Provided data:
_____
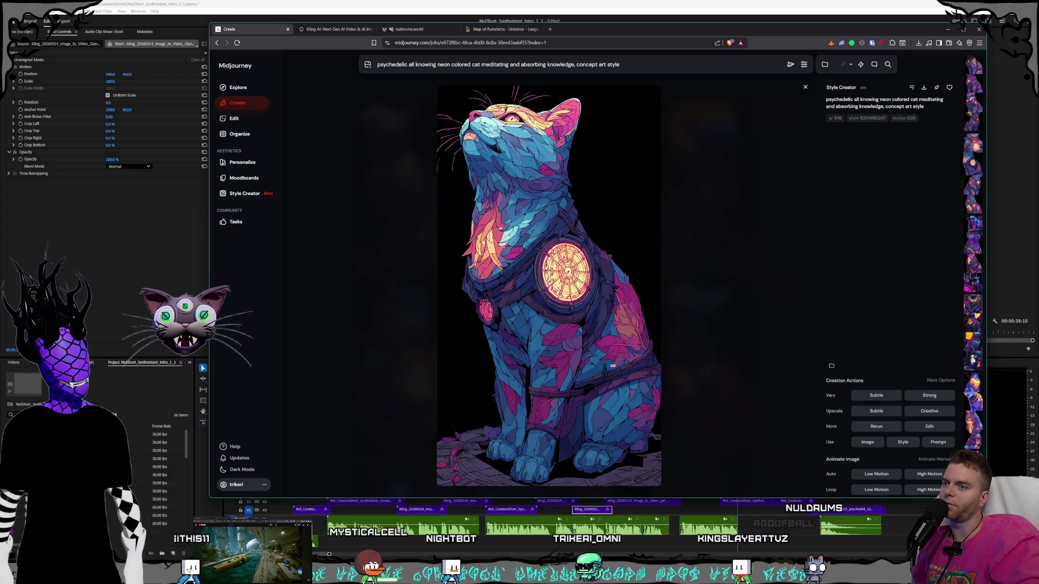
pyautogui.press('Right')
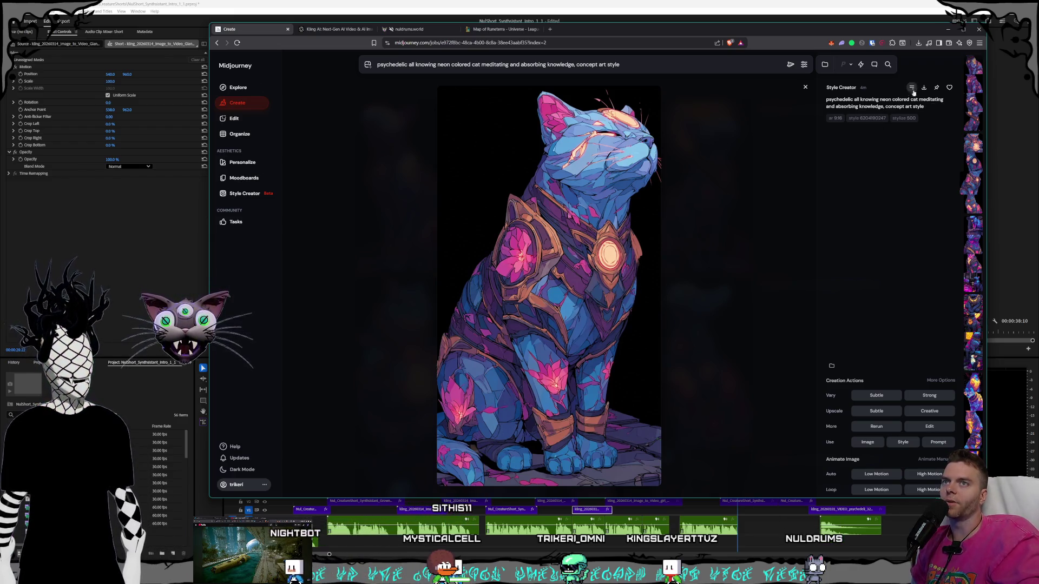
# Save the armored cat image into the Shorts > Synthsistants folder.
pyautogui.press('ctrl+s')
pyautogui.moveTo(407, 28); pyautogui.dragTo(537, 94)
_____
Problem: What is needed is an exact copy of the data, with the pictures removed.

Response to the task:
pyautogui.press('Right')
# Save the armored cat image into the Shorts > Synthsistants folder.
pyautogui.press('ctrl+s')
pyautogui.moveTo(407, 28); pyautogui.dragTo(537, 94)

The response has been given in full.